Copy out every line of text in the listing below word for word, leaving out the pictures.

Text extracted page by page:
-------
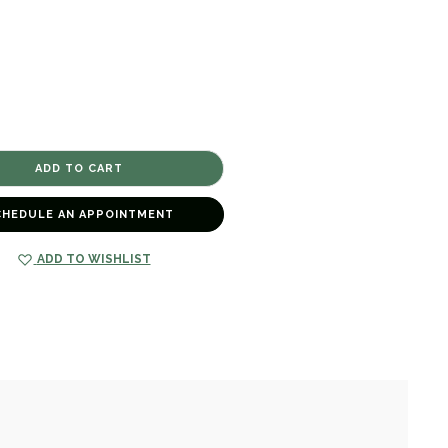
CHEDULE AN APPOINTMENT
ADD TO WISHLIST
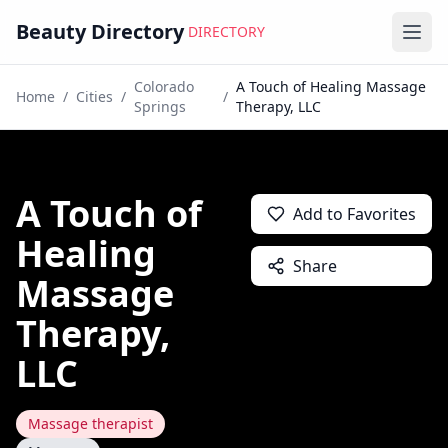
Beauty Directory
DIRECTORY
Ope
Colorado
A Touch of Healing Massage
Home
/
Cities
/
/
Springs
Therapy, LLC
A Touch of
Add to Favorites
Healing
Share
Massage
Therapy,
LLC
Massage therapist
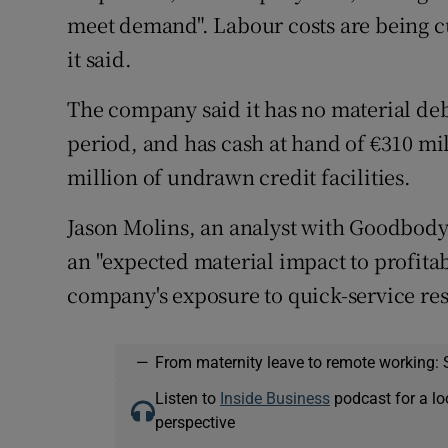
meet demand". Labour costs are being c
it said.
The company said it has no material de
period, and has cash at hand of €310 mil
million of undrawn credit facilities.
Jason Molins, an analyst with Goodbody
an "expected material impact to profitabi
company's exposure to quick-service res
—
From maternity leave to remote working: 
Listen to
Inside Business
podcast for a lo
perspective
-------
- Written answer -
CHEDULE AN APPOINTMENT
ADD TO WISHLIST
Beauty Directory
DIRECTORY
Ope
Colorado
A Touch of Healing Massage
Home
/
Cities
/
/
Springs
Therapy, LLC
A Touch of
Add to Favorites
Healing
Share
Massage
Therapy,
LLC
Massage therapist
meet demand". Labour costs are being c
it said.
The company said it has no material de
period, and has cash at hand of €310 mil
million of undrawn credit facilities.
Jason Molins, an analyst with Goodbody
an "expected material impact to profitabi
company's exposure to quick-service res
—
From maternity leave to remote working: 
Listen to
Inside Business
podcast for a lo
perspective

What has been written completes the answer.